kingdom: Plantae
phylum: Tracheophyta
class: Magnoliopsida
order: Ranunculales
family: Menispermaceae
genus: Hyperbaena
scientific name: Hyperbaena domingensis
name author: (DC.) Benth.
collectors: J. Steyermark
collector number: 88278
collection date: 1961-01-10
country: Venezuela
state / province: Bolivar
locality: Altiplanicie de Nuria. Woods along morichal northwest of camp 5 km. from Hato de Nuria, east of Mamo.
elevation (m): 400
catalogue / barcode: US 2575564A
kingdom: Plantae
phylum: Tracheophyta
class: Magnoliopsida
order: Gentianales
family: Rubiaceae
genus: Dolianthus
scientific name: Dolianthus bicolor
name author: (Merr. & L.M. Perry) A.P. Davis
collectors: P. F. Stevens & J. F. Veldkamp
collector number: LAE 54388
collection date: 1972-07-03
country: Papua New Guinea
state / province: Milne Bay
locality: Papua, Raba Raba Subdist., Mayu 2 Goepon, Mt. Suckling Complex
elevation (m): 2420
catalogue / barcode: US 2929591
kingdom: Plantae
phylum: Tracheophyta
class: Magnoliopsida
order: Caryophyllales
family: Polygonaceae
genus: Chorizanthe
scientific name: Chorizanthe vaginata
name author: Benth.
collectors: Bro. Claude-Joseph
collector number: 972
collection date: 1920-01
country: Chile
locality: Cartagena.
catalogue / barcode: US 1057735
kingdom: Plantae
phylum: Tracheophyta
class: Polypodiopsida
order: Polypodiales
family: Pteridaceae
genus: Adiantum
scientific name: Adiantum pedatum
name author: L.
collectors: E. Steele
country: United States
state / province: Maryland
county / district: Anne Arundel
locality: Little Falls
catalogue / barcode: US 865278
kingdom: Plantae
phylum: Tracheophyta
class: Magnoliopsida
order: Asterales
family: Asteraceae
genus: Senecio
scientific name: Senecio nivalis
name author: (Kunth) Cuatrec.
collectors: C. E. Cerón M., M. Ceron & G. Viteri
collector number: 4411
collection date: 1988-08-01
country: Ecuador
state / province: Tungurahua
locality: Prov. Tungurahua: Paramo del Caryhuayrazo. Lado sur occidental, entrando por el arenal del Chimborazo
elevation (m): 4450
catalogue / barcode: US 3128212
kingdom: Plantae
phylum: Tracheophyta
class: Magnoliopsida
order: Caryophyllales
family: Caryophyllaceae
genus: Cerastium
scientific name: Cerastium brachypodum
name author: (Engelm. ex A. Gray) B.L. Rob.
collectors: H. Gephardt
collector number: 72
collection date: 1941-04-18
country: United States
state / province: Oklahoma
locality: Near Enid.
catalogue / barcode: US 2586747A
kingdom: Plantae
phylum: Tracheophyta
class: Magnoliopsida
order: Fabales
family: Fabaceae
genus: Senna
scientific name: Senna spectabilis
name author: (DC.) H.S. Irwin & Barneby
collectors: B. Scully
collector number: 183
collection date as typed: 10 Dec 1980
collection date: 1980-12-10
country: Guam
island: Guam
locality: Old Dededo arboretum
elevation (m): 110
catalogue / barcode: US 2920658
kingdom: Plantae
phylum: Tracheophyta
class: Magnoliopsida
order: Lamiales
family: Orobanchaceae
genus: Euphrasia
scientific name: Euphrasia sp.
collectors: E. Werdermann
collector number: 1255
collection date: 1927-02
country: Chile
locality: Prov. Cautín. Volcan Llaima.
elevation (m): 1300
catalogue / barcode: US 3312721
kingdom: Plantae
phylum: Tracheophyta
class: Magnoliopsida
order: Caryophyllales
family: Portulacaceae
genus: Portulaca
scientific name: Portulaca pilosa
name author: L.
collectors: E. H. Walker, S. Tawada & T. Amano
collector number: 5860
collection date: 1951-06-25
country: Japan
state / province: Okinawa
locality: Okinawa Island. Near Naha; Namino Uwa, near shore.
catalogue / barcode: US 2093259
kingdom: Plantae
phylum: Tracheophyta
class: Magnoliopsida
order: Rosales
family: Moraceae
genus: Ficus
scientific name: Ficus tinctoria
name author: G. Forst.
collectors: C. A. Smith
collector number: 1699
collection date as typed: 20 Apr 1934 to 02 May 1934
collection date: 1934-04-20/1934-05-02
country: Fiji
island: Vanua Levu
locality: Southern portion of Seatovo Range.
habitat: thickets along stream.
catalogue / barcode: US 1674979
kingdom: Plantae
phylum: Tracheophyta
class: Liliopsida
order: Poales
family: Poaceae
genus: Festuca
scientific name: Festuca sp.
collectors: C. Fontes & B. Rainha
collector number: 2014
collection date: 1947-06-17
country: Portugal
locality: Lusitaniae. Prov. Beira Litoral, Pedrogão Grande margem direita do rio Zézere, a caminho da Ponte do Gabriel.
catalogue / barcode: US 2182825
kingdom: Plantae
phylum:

**WHAT TO WORK ON**: Copy the listing above unchanged, starting at its first line and stopping after the line that contains "state / province: Milne Bay".

**ANSWER IN FULL**:
kingdom: Plantae
phylum: Tracheophyta
class: Magnoliopsida
order: Ranunculales
family: Menispermaceae
genus: Hyperbaena
scientific name: Hyperbaena domingensis
name author: (DC.) Benth.
collectors: J. Steyermark
collector number: 88278
collection date: 1961-01-10
country: Venezuela
state / province: Bolivar
locality: Altiplanicie de Nuria. Woods along morichal northwest of camp 5 km. from Hato de Nuria, east of Mamo.
elevation (m): 400
catalogue / barcode: US 2575564A
kingdom: Plantae
phylum: Tracheophyta
class: Magnoliopsida
order: Gentianales
family: Rubiaceae
genus: Dolianthus
scientific name: Dolianthus bicolor
name author: (Merr. & L.M. Perry) A.P. Davis
collectors: P. F. Stevens & J. F. Veldkamp
collector number: LAE 54388
collection date: 1972-07-03
country: Papua New Guinea
state / province: Milne Bay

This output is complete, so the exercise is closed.